Full Article
about Guntín
Hide article Read full article
A Slow Morning in Guntín
The bells of San Román ring out at around half past seven, when the mist is still clinging to the wheat fields. From a nearby house, lights flicker on in the farm buildings one by one, as if someone were waking the village with a giant switch. Guntín does not start the day all at once. It stretches into it slowly, like the greyhounds lying long and still on granite porches.
The Camino Primitivo, the oldest route of the Camino de Santiago, crosses this municipality in the province of Lugo without drawing attention to itself. It feels almost domestic here, threading quietly between vegetable plots, meadows and small hamlets.
The Sound of Stone Underfoot
Walking the Camino Primitivo before sunrise means noticing how footsteps change depending on the ground. In the stretch through Guntín, the route is edged by dry stone walls that divide the land into small parcels. Each kilometre carries a different scent. First comes the smell of bread from early ovens in Retorta, then the heavier mix of cattle and hay from the sheds, and further on the dry, slightly sharp fragrance of heather where the path opens out.
The Torre de Santa Uxía appears among the oaks like a broken tooth. What remains of this old fortress is a set of thick, uneven stone walls where swifts now nest. Around midday, when the sun falls directly on the structure, the gaps where wooden beams once fitted become visible in the masonry. The place feels both rough and calm at the same time: grass pushing through the stones, a steady quiet, and the hum of insects in summer.
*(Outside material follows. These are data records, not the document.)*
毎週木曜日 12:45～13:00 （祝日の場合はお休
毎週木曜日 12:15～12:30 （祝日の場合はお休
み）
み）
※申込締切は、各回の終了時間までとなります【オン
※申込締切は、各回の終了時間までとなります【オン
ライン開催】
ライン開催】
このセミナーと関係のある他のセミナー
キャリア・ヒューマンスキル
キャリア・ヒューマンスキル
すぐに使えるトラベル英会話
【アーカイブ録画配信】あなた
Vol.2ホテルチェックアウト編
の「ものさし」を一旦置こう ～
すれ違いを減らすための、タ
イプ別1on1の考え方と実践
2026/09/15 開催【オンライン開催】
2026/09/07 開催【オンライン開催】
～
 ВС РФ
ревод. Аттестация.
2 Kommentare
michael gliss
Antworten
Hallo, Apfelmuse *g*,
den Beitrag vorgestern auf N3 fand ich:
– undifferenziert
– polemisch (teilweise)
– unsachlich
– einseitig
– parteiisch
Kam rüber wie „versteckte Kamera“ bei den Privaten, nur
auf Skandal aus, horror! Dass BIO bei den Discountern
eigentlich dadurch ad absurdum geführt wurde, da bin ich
Churches Close to the Land
In Guntín, churches do not reach out towards distant views. They stay close to the land being worked around them.
San Román de Retorta has two Romanesque doorways that seem to compete for attention. The southern one features archivolts carved with rosettes, while the northern entrance is more restrained, as if the stonemasons stopped before adding decoration. Inside, there is a faint smell of wax and old wood. The stone walls, darkened by years of candle smoke, turn almost black in places. When light enters through the oculus, those marks begin to resemble drawings.
A few kilometres away, Santa María de Mosteiro is smaller and quieter. It has watched over the valley for centuries. The granite carries that grey-yellow tone typical of the Lugo area, shifting with the light throughout the day. In the late afternoon, as the sun drops, the whole building takes on the colour of aged metal. Swallow nests often sit beneath the eaves, and in late spring the air fills with quick flights and sharp calls.
Nightfall on the Camino
Once night arrives, Guntín becomes very dark. In one of the simple places to stay along the Camino, near San Román, exterior lights are usually switched off early. Without street lighting, the sky comes fully into view. The Milky Way stretches across it like a pale band. Occasionally, satellites pass slowly overhead, as though nudged along from far away.
The silence runs deep. Wind moves through the eucalyptus trees, and from time to time a dog barks somewhere in another village. A local once explained how, as a child, his grandmother taught him to find his way home by the stars after helping with the harvest.
Walking Here: Timing and Practical Notes
September is often a good time to walk this stretch. The harvest has been brought in, the intense heat has faded, and the Camino Primitivo settles into a calmer rhythm than in the height of summer.
Footwear matters. Many of the stones along the path have been worn smooth by centuries of passing feet, and when damp they can be more slippery than they first appear.
In winter, fog can roll suddenly into the valleys. When it lifts, the Camino’s stone markers, those columns topped with the scallop shell symbol, become the most reliable guide. Carrying a dry change of clothes is sensible, as rain can arrive even after a clear morning.
Do not expect a heavily touristic atmosphere. It is more common to pass locals heading out to their fields or pulling a car from a garage early in the day. Sometimes, if conversation begins, stories follow: who built a particular wall, who carried the stones during the restoration of a nearby church, or what the Camino was like when hardly any pilgrims came through.
Guntín does not present itself all at once. It reveals itself in details: box hedges bent by the western wind, the marks left by sickles on the posts of threshing floors, names written in charcoal on the walls of barns. Here, the Camino Primitivo is not just a route marked in yellow. It is a thread running through a rural way of life that continues at its own steady pace.